Spaziergang auf der Klinge des Messers
Seit einiger Zeit lese ich ab und zu bei dreisechzig.net. Dies ist ein PR-Blog des deutschen XBox Produkmanagers, wobei wir hier ganz offensichtlich einen Corporate-Blog/Business-Blog vorfinden. Zwischen den nicht vermeidbaren „unser-Produkt-ist-besser-als-das-der-Konkurrenz“ Artikeln, finden wir auch wirklich sehr Lesenswertes. Der ganz frisch betitelte „Über Jugendschutz, Importe und Brüste“ ist so ein lesenswerter Text. Man merkt an allen Texten sehr deutlich, dass die Zielgruppe der Xbox360 eine reifere ist, als man dies vom Produkt Videospiel gewöhnt ist.
Dieser aktuelle Eintrag zeigt auch, wie schwierig es ist, der deutsche Produkt-Manager zu sein, welcher zwischen drei Fraktionen balancieren muss und dabei möglichst nicht einer auf den Schlipps treten darf.
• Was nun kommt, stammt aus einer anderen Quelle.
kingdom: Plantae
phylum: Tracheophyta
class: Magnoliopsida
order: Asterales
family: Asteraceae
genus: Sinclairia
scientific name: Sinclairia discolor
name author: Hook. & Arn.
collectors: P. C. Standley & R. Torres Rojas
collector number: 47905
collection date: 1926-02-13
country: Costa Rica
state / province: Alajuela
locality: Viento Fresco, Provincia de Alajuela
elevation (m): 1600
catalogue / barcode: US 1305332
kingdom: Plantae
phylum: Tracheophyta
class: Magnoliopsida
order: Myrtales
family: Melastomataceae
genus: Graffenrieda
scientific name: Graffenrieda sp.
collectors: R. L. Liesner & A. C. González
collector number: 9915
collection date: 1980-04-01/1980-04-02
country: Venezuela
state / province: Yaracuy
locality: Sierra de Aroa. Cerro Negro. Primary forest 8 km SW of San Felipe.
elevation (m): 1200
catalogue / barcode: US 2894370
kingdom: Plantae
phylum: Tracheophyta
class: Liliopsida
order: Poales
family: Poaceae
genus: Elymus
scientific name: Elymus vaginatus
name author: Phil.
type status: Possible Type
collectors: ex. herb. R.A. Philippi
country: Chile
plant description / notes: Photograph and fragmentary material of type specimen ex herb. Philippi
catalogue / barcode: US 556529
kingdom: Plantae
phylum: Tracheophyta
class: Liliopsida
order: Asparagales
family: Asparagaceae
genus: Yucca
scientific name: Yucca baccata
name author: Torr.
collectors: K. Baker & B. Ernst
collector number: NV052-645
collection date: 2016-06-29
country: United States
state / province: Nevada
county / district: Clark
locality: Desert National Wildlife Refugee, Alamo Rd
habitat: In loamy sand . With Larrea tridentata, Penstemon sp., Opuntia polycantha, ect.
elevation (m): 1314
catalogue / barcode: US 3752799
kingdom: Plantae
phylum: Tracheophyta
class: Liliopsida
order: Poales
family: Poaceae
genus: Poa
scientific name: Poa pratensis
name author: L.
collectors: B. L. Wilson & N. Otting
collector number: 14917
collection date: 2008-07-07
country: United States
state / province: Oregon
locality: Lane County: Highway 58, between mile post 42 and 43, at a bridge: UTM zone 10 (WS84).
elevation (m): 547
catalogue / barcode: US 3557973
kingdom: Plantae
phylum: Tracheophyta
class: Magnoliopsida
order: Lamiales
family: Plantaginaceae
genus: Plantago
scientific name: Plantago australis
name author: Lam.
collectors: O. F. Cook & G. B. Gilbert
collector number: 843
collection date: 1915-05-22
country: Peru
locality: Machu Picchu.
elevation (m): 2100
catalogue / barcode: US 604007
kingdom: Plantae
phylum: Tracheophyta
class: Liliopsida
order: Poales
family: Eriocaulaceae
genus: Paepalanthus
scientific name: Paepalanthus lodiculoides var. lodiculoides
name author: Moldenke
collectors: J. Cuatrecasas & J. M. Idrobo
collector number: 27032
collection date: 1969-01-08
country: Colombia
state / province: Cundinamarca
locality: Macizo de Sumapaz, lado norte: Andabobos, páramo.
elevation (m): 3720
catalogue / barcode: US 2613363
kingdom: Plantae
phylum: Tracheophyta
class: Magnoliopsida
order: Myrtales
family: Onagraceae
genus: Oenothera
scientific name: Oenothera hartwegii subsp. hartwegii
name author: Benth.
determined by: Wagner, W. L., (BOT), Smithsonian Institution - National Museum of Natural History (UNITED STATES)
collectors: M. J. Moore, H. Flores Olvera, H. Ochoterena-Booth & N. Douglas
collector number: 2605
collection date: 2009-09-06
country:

Zum Thema Klassifizierung/Indizierung von Medien in Deutschland ist genug geschrieben worden, spannend dennoch nun den schwierigen Standpunkt aus der Sicht eines Produk-Managers zu erfahren. Dieser Text steckt voller Gold:
Genauso geht es mir mit Dead Rising. Die Grundidee wär ja sogar noch irgendwie spannend. Wenn ich dann aber höre, daß eines der Spielfeatures ist, möglichst gute Fotos zu schießen, während ein Mensch von Zombies gefressen wird, und das sogar geschickt herauszufordern, weil es für diese Fotos besonders viele Punkte gibt, dann frag ich mich auch, aus welchem Material die Pumpe ist, die bei den Spieldesignern das Blut durch die Adern treibt.
Dead Rising. Der erste große Titel eines japanischen Publishers und einer der Most-Wanted-Titel für diese Plattform. Nun scheint es gewisse Schwierigkeiten zu geben, diesen Titel hier in Deutschland zu veröffentlichen. Wie nun diesen Umstand dem allgemeinen Publikum schmackhaft machen? Genau, die kranken Hirne der Macher an den lokalen Pranger hängen und so den eigenen Arbeitgeber und die USK bloß nicht schlecht aussehen lassen. Da hat jemand ganz genau im Seminar PR-Talk aufgepasst. Ich denke dieser Abschnitt ist der Tiefpunkt des Textes, aber ich gestehe, die Situation ist nun mal schwierig und so wählt man den Weg des geringsten Widerstands.
Eine Story lebt von Konflikt, daher ist Gewalt durchaus ein integraler Bestandteil der Erzählung einer Geschichte. Aber doch bitte nicht um ihrer Selbst willen.
Zwar mögen die damaligen Lucas-Arts Adventures, die jener Herr damals grandios übersetzt hat, gewaltfrei gewesen sein, aber spätestens heute, in Zeiten, in denen man Gewalt realistischer als je zuvor darstellen kann, ist diese auch Haupt-Bestandteil 99% aller erfolgreichen Produkte. Ich meine wieso wird sich Dead-Rising wie blöd verkaufen? Doch nicht wegen der Story, sondern weil man Horden von Untoten mit diversen Hausgeräten interagieren lassen kann. Dieser Satz war so überflüssig wie ein Kropf und könnte direkt aus einer Begründung für die Indizierung eines Spieles stammen. Was blieb in Maniac Mansion ungelöst und war Jahre lang Ziel der Spieler? Das Mädchen zu retten und die Geschichte zu beenden, oder Benzin für die Motorsäge zu finden? Soviel zum Thema Gewalt um ihrer Selbst willen. Das Produkt zu managen heißt auch es zu verkaufen und es nicht schlecht zu reden und zu ermahnen, dafür haben wir hier in Deutschland schon genug Kreuzritter, auf der Quest die Spieler vom Übel der Killerspiele befreien zu wollen. (Anmerkung der Redaktion: der Begriff Killerspiel ist wirklich so schlecht, das er wirklich gut ist.)
Dieser Text verdient dennoch Respekt, zeigt er doch vielen den Mittelfinger, ohne zu offensichtlich die böser-Bube-Karte zu verteilen. Die englisch-sprachigen PR-Blogs zur XBox360 sind da viel weichgespülter. Vermutlich wird der PR-Filter von Microsoft Deutschland hier toleranter sein, dem Umstand zu verdanken, dass System-Seller-Titel, dank der USK, dem deutschen Markt vewehrt bleiben. dreisechzig.net sollte man schnell seiner Feed-Liste hinzufügen, da kommen noch viele gute Texte.